The country is also aiming higher for renewables: installed capacity of wind energy and solar energy should reach “more than 210GW” and “more than 110GW”, respectively, by 2020; higher than what was declared at the end of 2014.
A quick look back at the progress of China’s energy targets since the 2009 Copenhagen climate summit, it is clear that:
- China has repeatedly strengthened its decarbonisation and low-carbon energy targets.
- China exceeded most of its 2015 low-carbon energy and decarbonisation targets and has made its 2020 energy and emissions targets more ambitious over time.
- It plans to reduce “emissions intensity” (the volume of emissions produced relative to economic activity) by more than other major economies.
Set against the background of other major emitters, particularly the United States’ potential backtracking from its climate commitments, China’s continued strengthening of its own targets looks even more remarkable.
But ambitious targets do not necessarily translate into results.

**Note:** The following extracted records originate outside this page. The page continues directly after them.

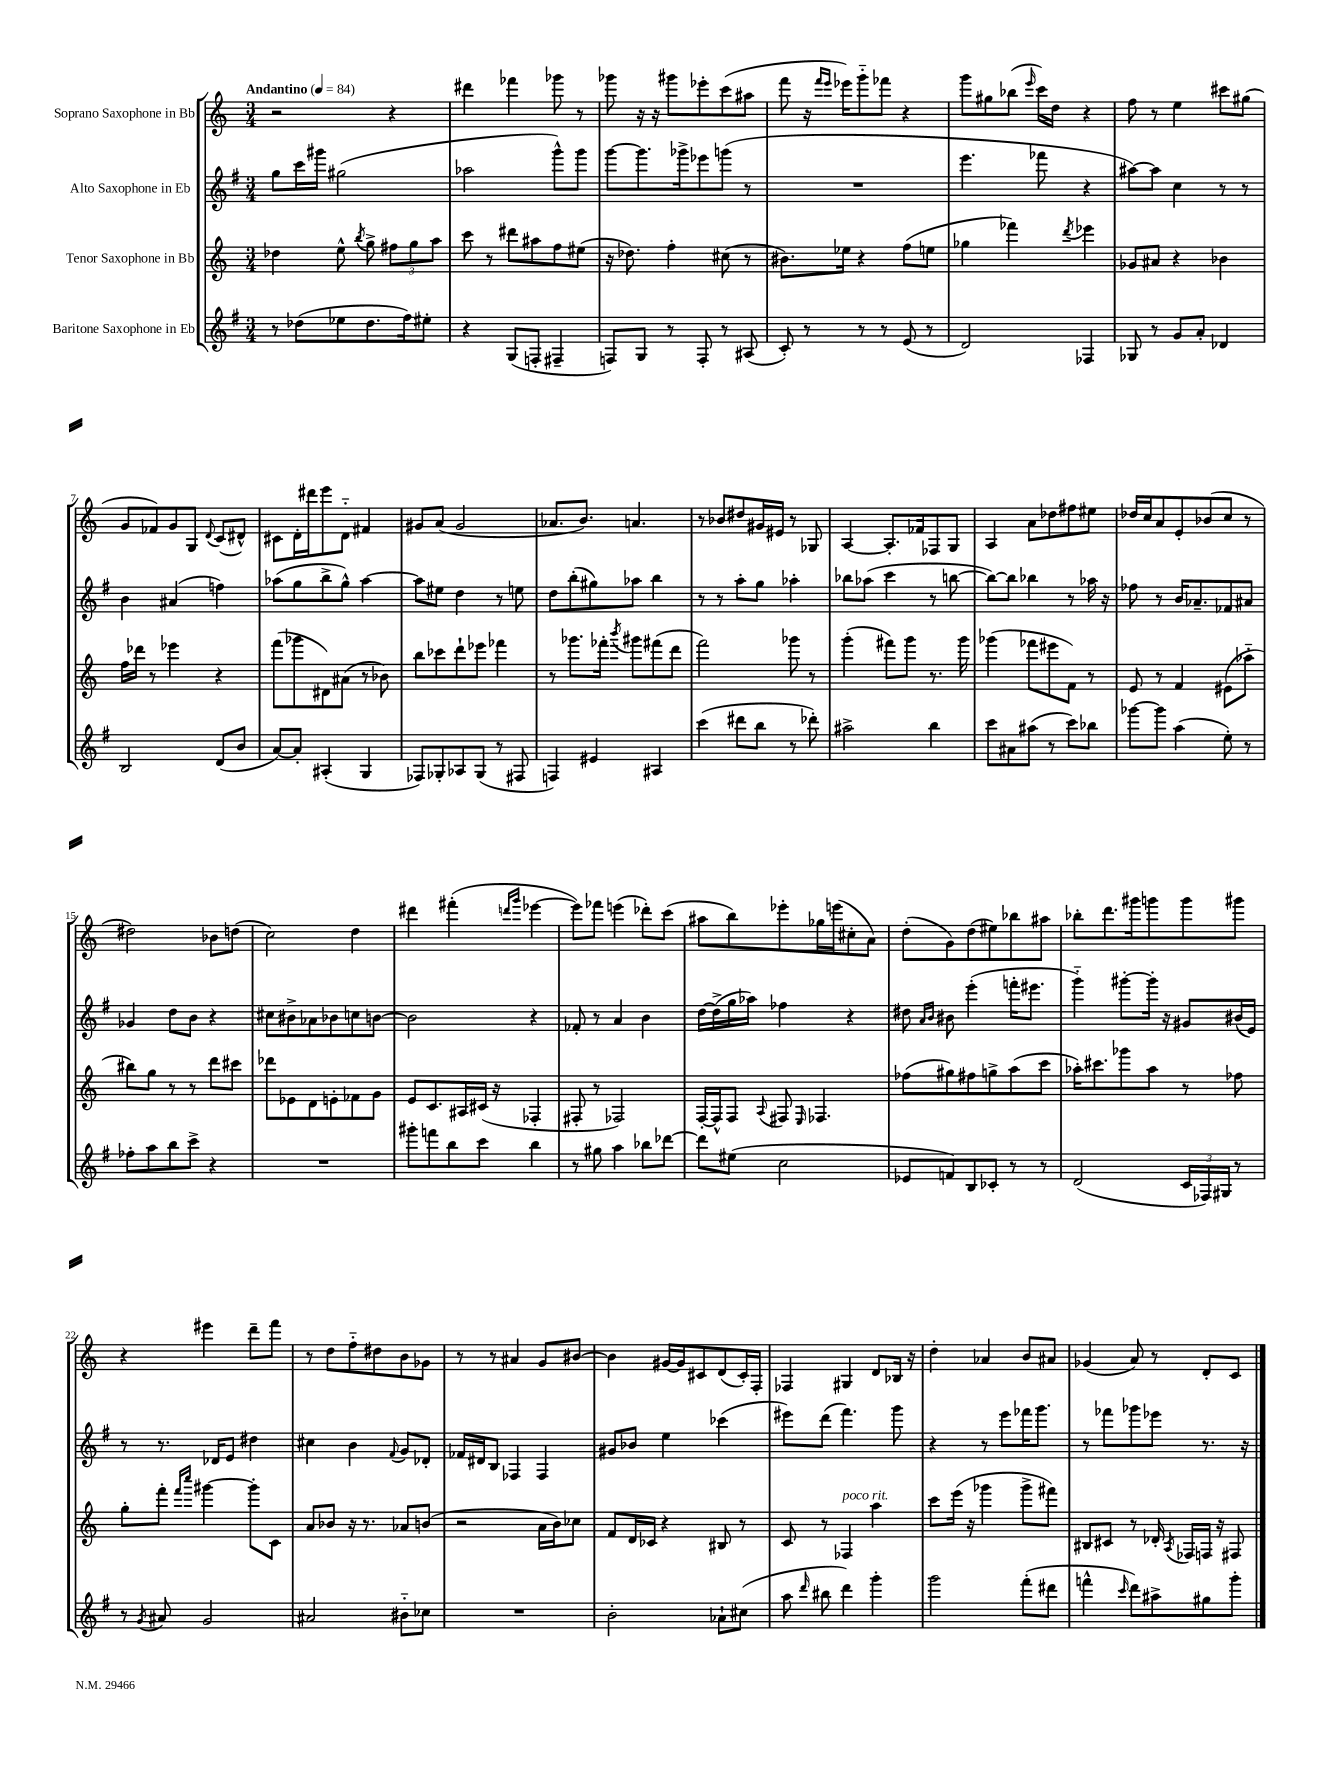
<<
\new StaffGroup <<
\new Staff = "s0" \with { instrumentName = "Soprano Saxophone in Bb" } {
    \clef treble \key c \major \numericTimeSignature \time 3/4 \tempo "Andantino" 4 = 84
    \autoBeamOff r2 r4 |
    dis'''4 fes'''4 ges'''8 r8 |
    ges'''8 r16 r16 gis'''8[ ees'''8-. c'''8( ais''8] |
    f'''8 r16 \grace { f'''16[ e'''16] } ees'''16[) g'''8-_ fes'''8] r4 |
    g'''8[ gis''8 bes''8]( \grace { e'''16 } c'''16[) d''16] r4 |
    f''8 r8 e''4 cis'''8[ gis''8]( |
    g'8[ fes'8) g'8 g8] \appoggiatura { d'8 } c'8[( dis'8]-^) |
    cis'8[ d'16-. dis'''16 e'''8 d'8]-_ fis'4 |
    gis'8[ a'8]( gis'2 |
    aes'8.[ b'8.]) a'4. |
    r8 bes'8[ dis''8 gis'16 eis'16] r8 ges8 |
    a4~ a8.[-. fes'16 fes8 g8] |
    a4 a'8[ des''8 fis''8 eis''8] |
    des''16[ c''16 a'8 e'8-. bes'8( c''8] r8 |
    dis''2) bes'8[ d''8]( |
    c''2) d''4 |
    dis'''4 fis'''4-.( \grace { d'''16[ g'''16] } ees'''4~ |
    ees'''8[) fes'''8] e'''4( des'''8[-.) c'''8]( |
    ais''8[ b''8) ees'''8-. ges''16 e'''16( cis''8-. a'8]) |
    d''8[-.( g'8) d''8( eis''8) bes''8 ais''8] |
    bes''8[-. d'''8. gis'''16 g'''8 g'''8 gis'''8] |
    r4 eis'''4 d'''8[-- f'''8] |
    r8 d''8[ f''8-_ dis''8 b'8 ges'8] |
    r8 r8 ais'4 g'8[ bis'8]~ |
    bis'4 gis'16[~ gis'16 cis'8 d'8( cis'16-.) f16]-. |
    fes4 gis4 d'8[ bes16] r16 |
    d''4-. aes'4 b'8[ ais'8] |
    ges'4( a'8) r8 d'8[-. c'8] \bar "|." |
}
\new Staff = "s1" \with { instrumentName = "Alto Saxophone in Eb" } {
    \clef treble \key g \major \numericTimeSignature \time 3/4
    \autoBeamOff g''8[ c'''16 gis'''16] gis''2( |
    aes''2 g'''8[-^) g'''8] |
    g'''8[~ g'''8. ges'''16-> ees'''8 g'''8]( r8 |
    R2. |
    e'''4. fes'''8 r4 |
    ais''8[~) ais''8] c''4 r8 r8 |
    b'4 ais'4( f''4) |
    aes''8[( g''8 b''8-> g''8]-^) aes''4~ |
    aes''8[ eis''8] d''4 r8 e''8 |
    d''8[ b''8-.( gis''8) aes''8] b''4 |
    r8 r8 a''8[-. g''8] aes''4-. |
    bes''8[ aes''8]( c'''4 r8 b''8~ |
    b''8[~) b''8] bes''4 r8 aes''16 r16 |
    fes''8 r8 b'16[ aes'8.-- fes'8 ais'8] |
    ges'4 d''8[ b'8] r4 |
    cis''8[ bis'8-> aes'8 bes'8 c''8 b'8]~ |
    b'2 r4 |
    fes'8-. r8 a'4 b'4 |
    d''16[~ d''16->( g''16 aes''16]) fes''4 r4 |
    dis''8 \grace { a'16[ b'16] } bis'8 e'''4-.( f'''16[-. eis'''8.] |
    g'''4-_) gis'''8[~-. gis'''16]-. r16 gis'8[ bis'16( e'16]) |
    r8 r8. des'16[ e'8] dis''4 |
    cis''4 b'4 \appoggiatura { fis'8 } g'8[ des'8]-. |
    fes'16[ dis'16 b8] fes4 fes4 |
    gis'8[ bes'8] e''4 ces'''4( |
    eis'''8[) d'''8]( fis'''4.) g'''8 |
    r4 r8 e'''8[ fes'''16 g'''8.] |
    r8 fes'''8[ ges'''8 ees'''8] r8. r16 \bar "|." |
}
\new Staff = "s2" \with { instrumentName = "Tenor Saxophone in Bb" } {
    \clef treble \key c \major \numericTimeSignature \time 3/4
    \autoBeamOff des''4 e''8-^ \acciaccatura { b''8 } g''8-> \tuplet 3/2 { fis''8[ g''8 a''8] } |
    c'''8 r8 dis'''8[ ais''8 f''8 eis''8]( |
    r16 des''8.) f''4-. cis''8( r8 |
    bis'8.[) ees''16] r4 f''8[( e''8] |
    ges''4 fes'''4) \acciaccatura { d'''8 } ees'''4 |
    ges'8[ ais'8] r4 bes'4 |
    f''16[ des'''16] r8 ees'''4 r4 |
    f'''8[( ges'''8 dis'8) ais'8]( r8 bes'8) |
    b''8[ ces'''8 d'''8-! ees'''8] fes'''4 |
    r8 ges'''8.[ fes'''16]-. \acciaccatura { b'''8 } gis'''8[ fis'''8( d'''8] |
    f'''2) ges'''8 r8 |
    g'''4-.( fis'''8[) g'''8] r8. g'''16 |
    ges'''4( fes'''8[ eis'''8 f'8]) r8 |
    e'8 r8 f'4 eis'8[( aes''8]-_ |
    bis''8[) g''8] r8 r8 d'''8[ cis'''8] |
    des'''8[ ees'8 d'8 e'8-. fes'8 g'8] |
    e'8[ c'8. ais16 cis'16]( r16 fes4-. |
    fis8-. r8 fes2) |
    f16[~-. f16-^ f8] \appoggiatura { a8 } fis8 \grace { e16 } fes4. |
    fes''8[( gis''8) fis''8 g''8-> a''8( c'''8] |
    aes''16[-.) cis'''8. ges'''8 aes''8] r8 fes''8 |
    g''8[-. f'''8]-. \grace { f'''16[ c''''16] } gis'''4~ gis'''8[-. c'8] |
    a'8[ bes'8] r16 r8. aes'8[ b'8]( |
    r2 a'16[ b'16) ces''8] |
    f'8[ d'16 ces'16] r4 bis8 r8 |
    c'8 r8 fes4^\markup { \italic "poco rit." } a''4 |
    c'''8[ e'''16]( r16 ges'''4 ges'''8[-> fis'''8]) |
    bis8[ cis'8] r8 des'16-. \acciaccatura { a8 } fes16[ f16] r16 fis8 \bar "|." |
}
\new Staff = "s3" \with { instrumentName = "Baritone Saxophone in Eb" } {
    \clef treble \key g \major \numericTimeSignature \time 3/4
    \autoBeamOff r8 des''8[( ees''8 des''8. fis''16) eis''8]-. |
    r4 g8[( f8]-. fis4-- |
    f8[) g8] r8 f8-. r8 ais8( |
    c'8-.) r8 r8 r8 e'8( r8 |
    d'2) fes4 |
    ges8 r8 g'8[ a'8]-. des'4 |
    b2 d'8[( b'8] |
    a'8[~) a'8]-. ais4-.( g4 |
    fes8[) ges8-. aes8 ges8]( r8 fis8 |
    f4) eis'4 ais4 |
    c'''4( dis'''8[ b''8] r8 des'''8-.) |
    ais''2-> b''4 |
    c'''8[ ais'8 ais''8]( r8 c'''8[) bes''8] |
    ges'''8[~ ges'''8] a''4( e''8-.) r8 |
    fes''8[-. a''8 b''8 c'''8]-> r4 |
    R2. |
    gis'''8[-. f'''8 b''8 c'''8] b''4 |
    r8 gis''8 a''4 bes''8[ des'''8]~ |
    des'''8[ eis''8]( c''2 |
    ees'8[ f'8) b8 ces'8]-. r8 r8 |
    d'2( \tuplet 3/2 { c'16[ fes16) gis16] } r8 |
    r8 \acciaccatura { g'8 } ais'8 g'2 |
    ais'2 bis'8[-_ ces''8] |
    R2. |
    b'2-. aes'8[-! cis''8]( |
    a''8 \grace { d'''16 } bis''8 d'''4) g'''4-. |
    g'''2 fis'''8[-.( dis'''8] |
    f'''4-^ \grace { c'''16 } d'''8[) ais''8-> gis''8 g'''8]-. \bar "|." |
}
>>
>>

To achieve these goals in less than five years, China would have to overcome chronic problems in its energy sector. Media reports about the Energy 13FYP reveal deep-rooted concerns that have troubled Chinese policymakers.
Overcapacity: China’s power sector is faced with a severe overcapacity problem. Slowing demand for electricity due to the economic downturn and the slashing of energy intensive industries has caused widespread under-utilisation of existing power generation capacities, which are seeing their lowest utilisation hours since 1978.
Yet the country is still seeing a fast build-up of coal-fired power capacity as a result of inertia (many projects were approved in the heyday of the economic boom), and perverse incentives (dropping coal prices and a government fixed electricity tariff is increasing the profit margin for coal power).
The situation has prompted regulators to consider putting a two-year “freeze period” in the Energy 13FYP for the approval of any new coal-fired power projects. At the press conference to launch the Energy 13FYP, government vowed to keep coal power capacity below 1100 GW by 2020, setting an upper limit for new coal capacity.
Curtailment: The other side of the overcapacity coin is curtailment of renewable energy, particularly wind and solar energy in western parts of the country.
A combination of transmission bottlenecks and market set-up has prevented large chunks of renewable electricity from reaching the grid. In 2015, 15% of China’s wind energy was wasted, a record high. Based on the Energy 13FYP, the problem seems to have pressed policymakers to put more emphasis on reining in curtailment, as opposed to further expansion of installed capacity. It has also prompted them to plan more new renewable electricity capacity in China’s eastern regions, where electricity demand is concentrated, reducing the need to transmit renewable energy across the country.
This article has been updated on Jan 5, 2017 from an earlier version.